Some community members from Grassy Narrows First Nation say they were denied their right to vote on Election Night 2022.
On Election Night, Senator hopeful for the Kenora riding and First Nation advocate, Tania Cameron, raised the issue that Grassy Narrows First Nation did not have a polling station open on election night, leaving members who decided to not evacuate to Thunder Bay late last month without any options to vote.
Roughly 100 Grassy Narrows members evacuated to Thunder Bay in late May due to severe flooding in their community. The evacuees were mostly elders and those considered the most vulnerable.
Cameron says she spoke with one voter who drove 170 km from Grassy Narrows to Kenora in hopes of casting a ballot, but was told he had to head to Ear Falls instead, over 260 km away.
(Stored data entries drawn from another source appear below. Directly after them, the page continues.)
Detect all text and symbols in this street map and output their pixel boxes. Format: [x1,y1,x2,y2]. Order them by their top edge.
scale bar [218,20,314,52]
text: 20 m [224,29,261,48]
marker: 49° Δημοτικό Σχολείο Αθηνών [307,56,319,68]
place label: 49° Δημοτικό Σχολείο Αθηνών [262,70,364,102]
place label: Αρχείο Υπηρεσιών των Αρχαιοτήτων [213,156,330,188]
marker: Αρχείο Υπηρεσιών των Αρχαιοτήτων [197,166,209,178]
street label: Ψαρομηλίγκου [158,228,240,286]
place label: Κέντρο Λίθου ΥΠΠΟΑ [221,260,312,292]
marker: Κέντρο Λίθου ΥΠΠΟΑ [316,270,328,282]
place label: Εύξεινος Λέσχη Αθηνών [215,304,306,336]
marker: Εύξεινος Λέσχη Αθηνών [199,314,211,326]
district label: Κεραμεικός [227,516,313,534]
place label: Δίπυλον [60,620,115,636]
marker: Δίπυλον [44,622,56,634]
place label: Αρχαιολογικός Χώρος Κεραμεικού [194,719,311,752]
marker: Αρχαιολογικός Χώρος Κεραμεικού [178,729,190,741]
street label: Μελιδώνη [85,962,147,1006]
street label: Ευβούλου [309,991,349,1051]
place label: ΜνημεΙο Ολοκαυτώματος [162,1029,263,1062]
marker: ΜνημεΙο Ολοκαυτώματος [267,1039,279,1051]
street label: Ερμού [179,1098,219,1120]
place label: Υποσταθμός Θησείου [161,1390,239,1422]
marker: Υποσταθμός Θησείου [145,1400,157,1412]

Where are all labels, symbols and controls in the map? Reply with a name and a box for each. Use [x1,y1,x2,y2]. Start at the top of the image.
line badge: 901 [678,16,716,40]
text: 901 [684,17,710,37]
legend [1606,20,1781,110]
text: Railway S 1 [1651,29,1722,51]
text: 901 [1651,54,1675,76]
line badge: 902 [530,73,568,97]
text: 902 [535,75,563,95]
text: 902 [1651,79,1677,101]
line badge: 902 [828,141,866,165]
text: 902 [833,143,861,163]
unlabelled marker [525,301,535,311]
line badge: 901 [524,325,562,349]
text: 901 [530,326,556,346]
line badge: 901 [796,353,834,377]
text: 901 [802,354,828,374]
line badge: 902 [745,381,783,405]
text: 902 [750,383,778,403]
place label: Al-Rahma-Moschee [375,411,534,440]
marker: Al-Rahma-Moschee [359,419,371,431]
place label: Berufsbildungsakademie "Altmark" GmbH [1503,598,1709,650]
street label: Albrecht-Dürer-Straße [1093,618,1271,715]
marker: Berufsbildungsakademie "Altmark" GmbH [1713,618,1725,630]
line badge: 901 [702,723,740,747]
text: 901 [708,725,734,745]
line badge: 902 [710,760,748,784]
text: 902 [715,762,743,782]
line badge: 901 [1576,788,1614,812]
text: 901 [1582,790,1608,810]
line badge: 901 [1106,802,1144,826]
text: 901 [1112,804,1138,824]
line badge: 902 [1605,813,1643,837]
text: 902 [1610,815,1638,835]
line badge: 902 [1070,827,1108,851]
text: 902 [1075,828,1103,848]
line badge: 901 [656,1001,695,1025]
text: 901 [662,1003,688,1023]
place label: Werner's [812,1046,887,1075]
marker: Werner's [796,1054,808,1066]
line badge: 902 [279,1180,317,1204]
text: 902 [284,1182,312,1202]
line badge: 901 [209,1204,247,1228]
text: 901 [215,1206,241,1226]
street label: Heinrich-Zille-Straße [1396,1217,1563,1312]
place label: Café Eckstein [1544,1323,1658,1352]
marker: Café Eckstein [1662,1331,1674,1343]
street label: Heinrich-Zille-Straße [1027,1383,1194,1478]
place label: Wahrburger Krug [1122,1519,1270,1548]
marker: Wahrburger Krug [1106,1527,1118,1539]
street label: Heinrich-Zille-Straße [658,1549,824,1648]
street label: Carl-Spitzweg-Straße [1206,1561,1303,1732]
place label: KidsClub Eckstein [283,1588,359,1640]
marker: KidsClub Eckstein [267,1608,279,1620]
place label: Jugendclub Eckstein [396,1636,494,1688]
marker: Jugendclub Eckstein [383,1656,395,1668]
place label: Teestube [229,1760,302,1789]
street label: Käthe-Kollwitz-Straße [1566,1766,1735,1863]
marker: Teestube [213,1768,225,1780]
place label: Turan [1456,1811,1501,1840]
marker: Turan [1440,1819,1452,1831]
His Voter Information Card shows his polling station should have been Grassy Narrows’ Youth Drop-In centre, but the centre was closed on Election Night at the request of community leadership.
To make matters worse, the Ministry of Transportation says Highway 105 to Ear Falls is still closed due to flooding over the roadway, and the only access to the community is through the Quibell back roads.
In response, a spokesperson for Elections Ontario explains that Elections Ontario did make alternative arrangements for Grassy Narrows evacuees to be able to vote in Thunder Bay, and members were able to vote within the hotel they were staying in.
They say on the afternoon of June 1, a day prior to the election, Elections Ontario was informed by remaining members in Grassy Narrows that there had been a death in the community, and they felt they would be unable to carry out the community’s polling station.
Elections Ontario says members were then asked to be redirected to the nearest polling station by a notice on the door of the closed drop-in centre, which directed members to Ear Falls, roughly two hours away.